**ЦЕЛЬ ЗАДАНИЯ:** Продолжите приведенный ниже отрывок о выступлениях Пастернака на дискуссии в Союзе писателей, начав сразу после его последнего предложения.

=== ОТРЫВОК ИЗ ТЕКСТА ===

Те, кто убеждал Пастернака выступить вторично, несомненно, надеялись на то, что поэт станет опровергать свои собственные смелые слова и смягчать впечатление от них. Они просчитались. Хотя новая речь Пастернака и не была столь резкой, как первая, в ней не было и йоты отречения. Он сказал в ней о том, что считает самой главной причиной бедственного состояния советской литературы, руководимой партийными чиновниками.
«По-моему, наше искусство несколько обездушено, потому что мы пересолили в идеализации общественного. Мы все воспринимаем как-то идиллически. Мы уподобляемся тем фотографам, которым самое важное, чтобы хорошенькое личико получилось. Я говорю не о лакировке, не о приукрашивании фактов, это давно названо, с этим борются и т. д. — я говорю о внутренней сути, о внутренней закваске искусства.
Не торопитесь, подождите, вы увидите, что это очень спокойная мысль и может быть допустима. По-моему, из искусства напрасно упустили дух трагизма. Я считаю, что без духа трагизма все-таки искусство неосмысленно.
Я ищу причины этому и нахожу в совершенно неизбежном недоразумении. Мы начинали как историки. Как историки мы должны были отрицать трагизм в наши дни, потому что мы объявили трагичным все существование человечества до социалистической революции».
Впоследствии, 1 октября 1936 года, Пастернак писал своей двоюродной сестре Ольге Фрейденберг о днях «дискуссии»:
«...Началось со статей о Шостаковиче, потом перекинулось на театр и литературу (с нападками той же развязной, омерзительно несамостоятельной, эхоподобной и производной природы на Мейерхольда, Мариэтту Шагинян, Булгакова и др.). Потом коснулось художников, и опять-таки лучших, как, например, Владимир Лебедев и др. Когда на тему этих статей открылась устная дискуссия в Союзе писателей, я имел глупость однажды пойти на нее и, послушав, как совершеннейшие ничтожества говорят о Пильняках, Фединых и Леоновых почти что во множественном числе, не сдержался и попробовал выступить против именно этой стороны всей нашей печати, называя все своими настоящими именами. Прежде всего я столкнулся с искренним удивлением людей ответственных и даже официальных, зачем-де я лез заступаться за товарищей, когда не только никто меня не трогал, но трогать и не собирались. Отпор мне был дан такой, что потом и опять-таки по официальной инициативе ко мне отряжали товарищей из союза (очень хороших и иногда близких мне людей) справляться о моем здоровье. И никто не хотел поверить, что чувствую я себя превосходно, хорошо сплю и работаю. И это тоже расценивали как фронду...»

=== ЗАПИСАННЫЕ СВЕДЕНИЯ ===

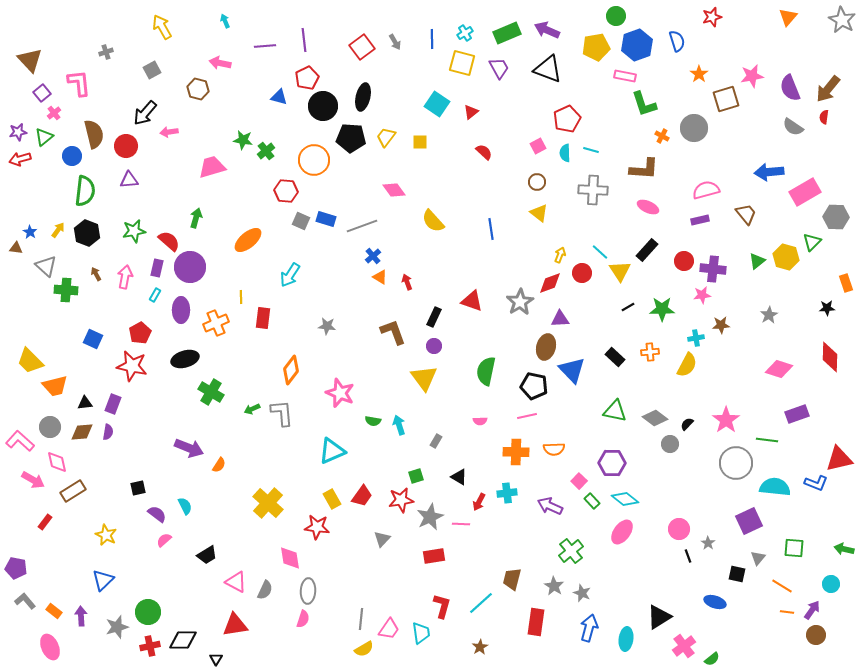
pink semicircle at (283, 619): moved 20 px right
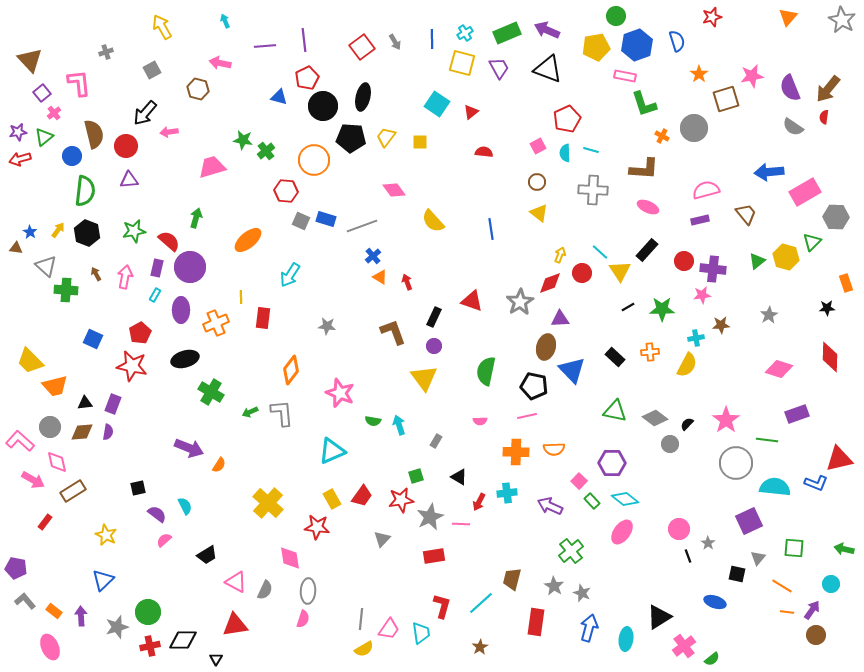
red semicircle at (484, 152): rotated 36 degrees counterclockwise
green arrow at (252, 409): moved 2 px left, 3 px down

===

**ОТВЕТ НА ЗАДАНИЕ:**
То, что Пастернак во время дискуссии был в отличном настроении и в полном согласии с собственной совестью, доказывает и брошенная им 16 марта реплика, адресованная выступавшей поэтессе Аделине Адалис (текст приводится по архивной стенограмме):
«Адалис. ...я бы хотела поговорить с Б. Л. Пастернаком и хотела бы обратиться к нему, со всем уважением и с товарищеской нежностью, преодолевая, между прочим, громадную жалость. Я не знаю, здесь ли он?
Пастернак: Да, я здесь, и должен сказать, что жалеть не нужно, а завидовать можно!»
Завидовать — его внутренней свободе, — от начальства, от навязанной идеологии, от страха.
И многие — действительно завидовали.
Вот таков был фон, на котором проходили собрания и в других писательских организациях (дискуссия о формализме и натурализме имела всесоюзный размах). И на этом фоне в конце марта началась дискуссия и в Ленинградской писательской организации, членом которой был Хармс.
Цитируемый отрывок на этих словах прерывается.